*Passage provided:*
● ● ● ● ● ● ●

In other news, here’s the socks I’ve been promising for awhile. They’re probably kind of anticlimactic now though.

Grey Tabby Socks

GreyTabbySocks

For:  Thom

Begun:  May 25, 2014
Completed:  July 3, 2014

Yarn:  Ancient Arts Fibre Crafts, 75% superwash wool/25% nylon, colour Meow Yarn Collection Grey Tabby, 437 yds = 100g.

Needles:  Clover Takumi bamboo, 2mm.

Pattern:  Damselfly’s Basic Socks, on 68 sts, eye of partridge heel, toe dec to 24 sts.

This was my first experience with this indie-dyed yarn. The base is very nice, good twist and there was no colour in the washout. It was fun to knit and watch where the colours were going. The results are quite eye-dazzling! Did you notice grandson Stargazer’s Minecraft toys sneaking up on the socks in the photo?

I’m thinking I must have knitted nearly 200 pairs of socks by now, most of them my Plain Socks. I was recently reminded that I should put the pattern on the block and include a link in the sidebar. So I’ll do that very soon. But not today.

● ● ● ● ● ● ●

*Data extract:*
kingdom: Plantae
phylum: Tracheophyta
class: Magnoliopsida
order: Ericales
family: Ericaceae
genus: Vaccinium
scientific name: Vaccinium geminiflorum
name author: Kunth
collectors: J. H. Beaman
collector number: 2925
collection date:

● ● ● ● ● ● ●

*Task set:*
• 1. In the post about the Grey Tabby socks, what size needles were the socks knitted on?
• 2. Write the next part of the post about the Grey Tabby socks, starting after its final sentence.

*Responses for each task:*
• 1. 2mm Clover Takumi bamboo needles.

• 2.
Meanwhile, I’m off. More weaving to conquer. Kumihimo class to teach. More soonest.

Wednesday, July 16, 2014

My Brain = Fried Egg

OK, that picture you now have in your head is just icky, isn’t it? (Sorry, not sorry.) It’s been around 28C (82F) for days now and I’m feeling rather withered. And I’m not allowed to complain either because in the dark of winter I will be pining for this glorious sunshine. I understand that it’s probably hotter elsewhere. We do not have AC and for awhile there we didn’t even have hot water for a shower. Guess I could have put a bucket out in the sunshine, couldn’t I? At least the water heater is fixed now. Also the microwave is still acting wacky. It hates the heat as much as my sewing machine’s foot controller does. So I am not sewing either. Just waiting for it to cool down. It will eventually.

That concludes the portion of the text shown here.